C'est ainsi sa fille aînée AJ Azzarto et son mari Matt (musiciens dans des groupes indépendants américains) qui ont réussi à convaincre maman de participer à un projet où des artistes-admirateurs lui composeraient de nouveaux titres. Morrissey himself (idole de jeunesse de AJ), Thurston Moore (Sonic Youth), Joey Burns (Calexico), Jarvis Cocker et Richard Hawley (Pulp), Bono et The Edge (U2), Jon Spencer, Steve Van Zandt et quelques potes... Du beau monde et une prise de position musicale respectable de Nancy Sinatra, plus artistique que commerciale. Cela restait cependant une exercice périlleux pour la fille quand on sait que les chansons de la mère restent associées dans l'imaginaire à Lee Hazlewood et à leurs duos entre 1966 et 1969 - avec des titres aussi importants que "Some velvet morning", "Summer wine", "Lady bird" ou "Sand" - et que ce genre de projet - "interprète avec pleins de compositeurs qui rendent hommage" - est plutôt casse-gueule (cf Marianne Faithfull).
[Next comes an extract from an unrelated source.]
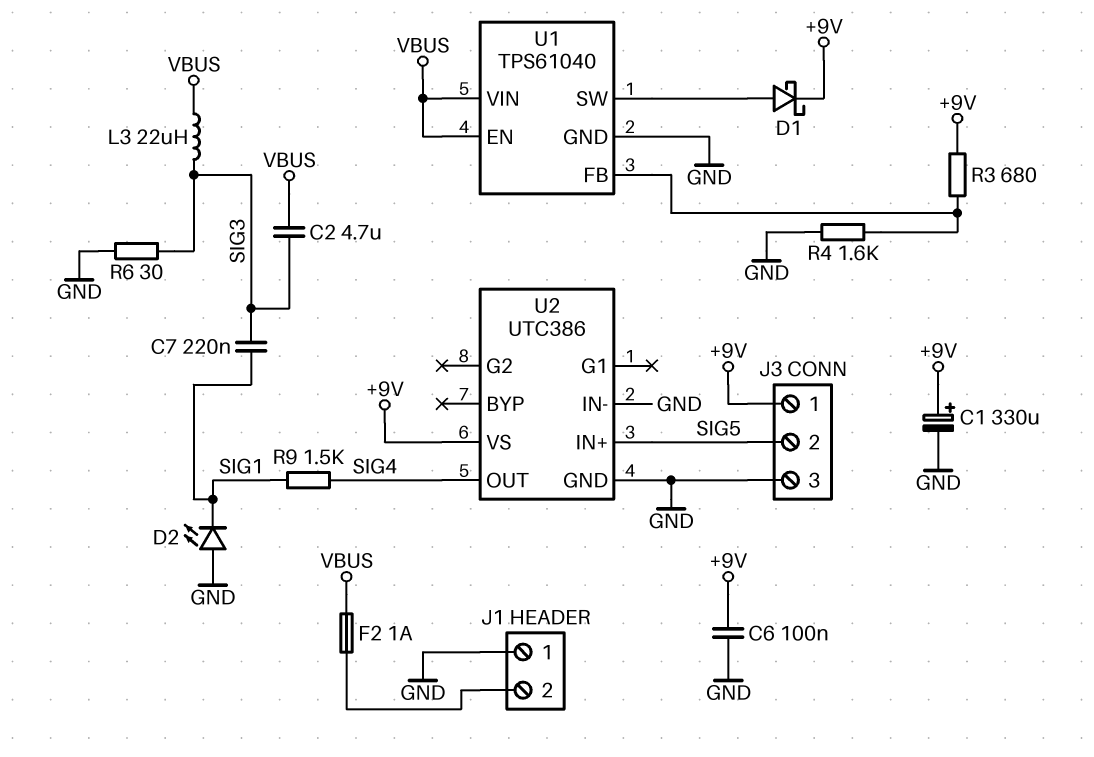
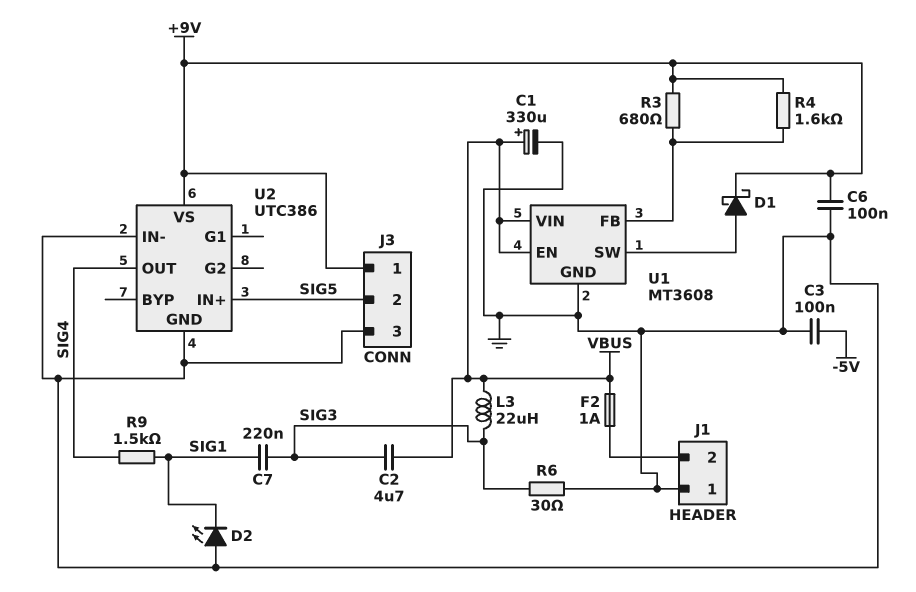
C1: 330uF (plus +9V, minus GND) -> 330uF (plus VBUS, minus GND)
C3: none -> 100nF (-5V, GND)
R4: 1.6k (GND, U1/FB) -> 1.6k (+9V, U1/FB)
U1: TPS61040 -> MT3608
La pochette de l'album, simple et sans effets, montre son visage en noir et blanc, pas très net, interdisant de lui donner un âge, soulignant un peu plus le caractère intemporel de sa musique : d'entrée, "Burnin' down the spark", la collaboration avec Joey Burns de Calexico séduit, les sonorités tex-mex s'adaptent à merveille à sa voix et fixent d'emblée le haut niveau de l'album. Les artistes ont écrit sans concession et la chanteuse s'épanouit dans des registres différents (et cette voix, à se demander qui est "The Voice" dans la famille !) : les magnifiques ballades hazlewoodienne de Cocker et Hawley ("Don't let him waste your time", "Baby's coming back to me"), la comptine "Momma's boy" de Thurston Moore que l'on dirait chantée par une fillette ou le blues de "Ain't no easy way" avec Jon Spencer. La palme revient cependant à "Let me kiss you" déjà présent sur "You are the quarry" de Morrissey, une version féminine où l'ancien chanteur des Smiths s'invite par moments et qui semble avoir été écrite comme une ode douce-amère à la déesse en bottes faites pour marcher. Quel dommage que l’album se termine par le médiocre "Two shots of happy, one shot U2 sad" de Bono et The Edge de U2, sorte de jazz vocal sans âme comme on en entend trop par les temps qui courent.

Un exercice inégal donc mais de très haut vol, qui donne une seule envie, que ce one-shot se continue avec d'autres invités (Radiohead, Kings of Convenience, Mirwais…), mais chère Nancy, ne perdez pas trop de temps car contrairement à ce que dit une de vos chansons "You only live once".